A fundamental requirement of incorporation is that those forming the corporation must be natural persons.24 In addition, an incorporator must own or be subscribed to at least one share of the corporation's capital stock.25 Both ownership and subscription involve contractual relations between the incorporator and the corporation.26 These basic requirements also apply to directors and officers of the corporation.27

As the majority notes, death extinguishes a person's civil personality and makes them unfit to be the subject of contractual relations.28 A deceased person cannot be an incorporator, shareholder, or director of a corporation.

Here, Javier was made to appear to have all three titles upon the incorporation of AZ 17/31 Realty, Inc. Her inclusion as one of the incorporators falls squarely within the acts under SEC Resolution No. 359, warranting the revocation of AZ 17/31 Realty, Inc.'s Certificate of Incorporation. Yet, the majority said that the corporation should have been given time to amend its Articles of Incorporation, per Section 103 in relation to Section 17 of the governing Corporation Code.29

Again, I disagree.

Section 17 of the then Corporation Code does not contemplate fraud in the procurement of a certificate of registration. It states in part:

SECTION 17. Grounds When Articles of Incorporation or Amendment May Be Rejected or Disapproved. — The Securities and Exchange Commission may reject the articles of incorporation or disapprove any amendment thereto if the same is not in compliance with the requirements of this Code: Provided, That the Commission shall give the incorporators a reasonable time within which to correct or modify the objectionable portions of the articles or amendment. The following are grounds for such rejection or disapproval:

1. That the articles of incorporation or any amendment thereto is not substantially in accordance with the form prescribed herein[.]

The inclusion of Javier as an incorporator is not a mere deficiency of form. From the face of the documents submitted for incorporation, the Securities and Exchange Commission could not have known that one of the designated incorporators has long been dead. Javier's inclusion was deliberate and calculated to deceive the Commission into approving and issuing the Certificate of Incorporation.

-=-=-

▸ ASSIGNMENT
According to the passage on corporate incorporation, how much of the corporation's capital stock must an incorporator own or be subscribed to? The data that follow have nothing to do with this passage.

-=-=-

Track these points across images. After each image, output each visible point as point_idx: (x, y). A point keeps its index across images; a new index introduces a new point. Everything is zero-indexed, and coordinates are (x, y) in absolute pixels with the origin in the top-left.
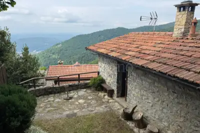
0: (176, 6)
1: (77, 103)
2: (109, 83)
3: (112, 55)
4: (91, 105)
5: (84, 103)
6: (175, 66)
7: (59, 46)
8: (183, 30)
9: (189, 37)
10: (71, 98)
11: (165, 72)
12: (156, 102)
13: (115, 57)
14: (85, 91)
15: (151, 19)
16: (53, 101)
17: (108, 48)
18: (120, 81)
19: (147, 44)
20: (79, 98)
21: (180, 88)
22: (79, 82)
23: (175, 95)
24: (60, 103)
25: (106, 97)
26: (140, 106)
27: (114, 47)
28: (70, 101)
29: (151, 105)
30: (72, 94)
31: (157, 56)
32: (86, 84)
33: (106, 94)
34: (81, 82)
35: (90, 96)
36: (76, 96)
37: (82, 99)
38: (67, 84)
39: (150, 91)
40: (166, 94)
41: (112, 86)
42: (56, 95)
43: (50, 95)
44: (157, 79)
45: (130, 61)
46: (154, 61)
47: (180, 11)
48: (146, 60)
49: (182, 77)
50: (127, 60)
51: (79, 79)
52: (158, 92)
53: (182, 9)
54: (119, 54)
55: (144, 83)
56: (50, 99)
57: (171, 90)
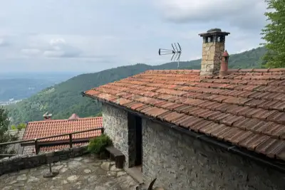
0: (201, 35)
1: (65, 182)
2: (117, 145)
3: (118, 103)
4: (88, 183)
5: (77, 181)
6: (200, 117)
7: (50, 91)
8: (212, 67)
9: (220, 76)
10: (55, 174)
11: (187, 126)
12: (181, 172)
13: (122, 106)
14: (80, 161)
15: (173, 52)
16: (25, 181)
17: (114, 92)
18: (132, 142)
19: (167, 86)
20: (70, 172)
21: (210, 148)
22: (71, 146)
23: (206, 159)
24: (37, 184)
25: (114, 168)
26: (161, 178)
27: (123, 91)
28: (54, 178)
29: (175, 176)
30: (58, 167)
31: (178, 103)
32: (83, 149)
33: (113, 163)
34: (75, 146)
35: (88, 168)
36: (64, 170)
37: (73, 174)
38: (51, 151)
39: (173, 155)
40: (194, 158)
41: (121, 150)
42: (32, 170)
43: (21, 172)
44: (180, 137)
45: (142, 111)
46: (173, 110)
47: (207, 42)
48: (164, 108)
49: (209, 132)
50: (138, 110)
51: (71, 142)
52: (182, 155)
53: (209, 39)
54: (128, 101)
55: (164, 142)
56: (19, 178)
57: (199, 153)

-=-=-

▸ RESPONSE BELOW
At least one share.